(SÉRIE D'EXERCICES):
1. Répondez aux questions suivantes sur l'extrait consacré à l'affaire de L'Arche de Zoé :
(a) Combien d'enfants l'ONG cherchait-elle à faire venir en France ?
(b) Au profit de quelle cour le président de la cour d'appel d'Abéché a-t-il demandé le dessaisissement ?
(c) Selon la porte-parole de l'Unicef, par qui les enfants ont-ils été interrogés « un à un » ?
2. Poursuivez l'extrait sur l'affaire de L'Arche de Zoé à la suite de sa dernière phrase.

(EXTRAIT DU DOCUMENT):
····················

Mardi 30 octobre : Un conseiller spécial du Quai d'Orsay, Monsieur Eric Chevalier déclare sur RTL que les 103 enfants que l'ONG L'Arche de Zoé cherchait à faire venir en France sont en majorité "tchadiens avec des parents tchadiens", et non des orphelins originaires du Darfour. "Vous verrez très rapidement arriver des chiffres, dont je ne peux pas donner la teneur parce qu'ils ne sont pas confirmés définitivement. Et vous verrez que ce sera confirmé par les organisations internationales". Madame Pascale Andréani, porte parole du Ministère des affaires étrangères, a confirmé en partie cette information "selon de premières informations, il y aurait beaucoup d'enfants tchadiens et beaucoup ne seraient pas orphelins".
Requalification des charges ?
(Rappel : Un juge tchadien a affirmé que l'ensemble des accusés avaient été inculpés d'"enlèvement de mineurs", d'"escroquerie" ou de "complicité")
Cette information confirmée par le ministère des affaires étrangères français, qui indique toutefois que ces accusations pourraient être revues.
Selon la porte-parole du Quai d'Orsay, Pascale Andréani, a en effet précisé que « Le président de la cour d'appel d'Abéché a demandé le dessaisissement au profit de la cour de N'Djamena. » Si le dessaisissement est prononcé, un nouveau juge d'instruction sera désigné. « Il pourrait, s'il le souhaite, requalifier juridiquement les incriminations", a-t-elle dit.
Le Quai d’Orsay a déclaré, s'agissant des deux journalistes français, qui étaient au Tchad en mission professionnelle, "nous sommes intervenus auprès des autorités tchadiennes pour souligner leur qualité » …. « Le message a été passé au président Déby, qui nous a fait savoir qu'il avait bien reçu le message".
Une porte parole de l’Unicef déclare que depuis que les autorités tchadiennes ont remis la main sur les enfants, jeudi, ces derniers ont été interrogés "un à un" par des membres du Comité international de la Croix-Rouge (CICR), qui cherchaient à savoir "s'ils sont ou non orphelins et d'où ils viennent" …. "Une fois les entretiens terminés et les informations vérifiées, c'est le gouvernement tchadien qui rendra publiques les informations recueillies"
Note : Les membres de l'association, qui ne sont plus à une affirmation près, affirment avoir voulu "sauver" des "orphelins", et assurent que des chefs de tribu avaient garanti que ces enfants venaient bien du Darfour.

····················

(DONNÉES FOURNIES):
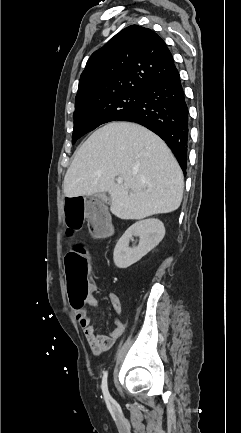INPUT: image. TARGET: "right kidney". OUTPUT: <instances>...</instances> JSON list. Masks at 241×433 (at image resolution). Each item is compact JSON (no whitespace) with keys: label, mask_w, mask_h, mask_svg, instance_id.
<instances>
[{"label":"right kidney","mask_w":241,"mask_h":433,"mask_svg":"<svg viewBox=\"0 0 241 433\" xmlns=\"http://www.w3.org/2000/svg\"><path fill=\"white\" fill-rule=\"evenodd\" d=\"M164 235V224L158 219L150 218L136 222L126 230L115 246L113 260L116 267L125 269L136 263L156 247ZM133 236L139 237V244L137 247L129 248Z\"/></svg>","instance_id":"1"}]
</instances>
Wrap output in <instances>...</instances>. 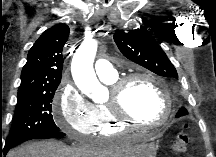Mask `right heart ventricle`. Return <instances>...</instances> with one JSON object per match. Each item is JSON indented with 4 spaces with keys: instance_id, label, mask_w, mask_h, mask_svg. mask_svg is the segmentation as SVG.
I'll list each match as a JSON object with an SVG mask.
<instances>
[{
    "instance_id": "1",
    "label": "right heart ventricle",
    "mask_w": 216,
    "mask_h": 157,
    "mask_svg": "<svg viewBox=\"0 0 216 157\" xmlns=\"http://www.w3.org/2000/svg\"><path fill=\"white\" fill-rule=\"evenodd\" d=\"M116 81V77L104 82L108 85H112ZM94 109L97 115L96 132L101 137H108L114 134L130 131L126 124L117 121L106 103H99L94 105Z\"/></svg>"
}]
</instances>
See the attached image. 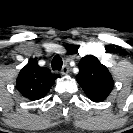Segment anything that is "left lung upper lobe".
<instances>
[{"instance_id": "left-lung-upper-lobe-1", "label": "left lung upper lobe", "mask_w": 133, "mask_h": 133, "mask_svg": "<svg viewBox=\"0 0 133 133\" xmlns=\"http://www.w3.org/2000/svg\"><path fill=\"white\" fill-rule=\"evenodd\" d=\"M77 82L93 102L104 101L114 86L107 67L93 55H87L80 60Z\"/></svg>"}]
</instances>
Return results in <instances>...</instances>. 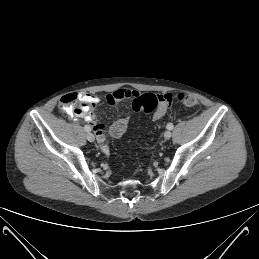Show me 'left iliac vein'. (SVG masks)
I'll list each match as a JSON object with an SVG mask.
<instances>
[{"instance_id":"4c4485c4","label":"left iliac vein","mask_w":259,"mask_h":259,"mask_svg":"<svg viewBox=\"0 0 259 259\" xmlns=\"http://www.w3.org/2000/svg\"><path fill=\"white\" fill-rule=\"evenodd\" d=\"M171 135H172V133H171L169 130H167V131L164 132V138H165V139H170V138H171Z\"/></svg>"}]
</instances>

····················

(CORRIGÉ PAR EXERCICE):
1.
(a) 103 enfants.
(b) La cour de N'Djamena.
(c) Par des membres du Comité international de la Croix-Rouge (CICR).

2.
Ndlr : les garantis des chefs de tribu ? Quels chefs ? Quelle tribu ? Ces « chefs de tribu » et leurs garanties font-elles autorité ? Sont-elles crédibles et suffisantes ? Sont-elles verbales ou écrites ? : Autant de questions qui restent à éclaircir.
Dimanche 28 Octobre :Bruno Foucher, l’ambassadeur de la France au Tchad, s’est rendu au centre d’Abéché où ont été accueillis les enfants. Interrogé par la presse tchadienne et internationale, il a repris les propos du président français Nicolas Sarkozy qui, condamnant l’opération de l’Arche de Zoé, l’a jugée « illégale et inacceptable ».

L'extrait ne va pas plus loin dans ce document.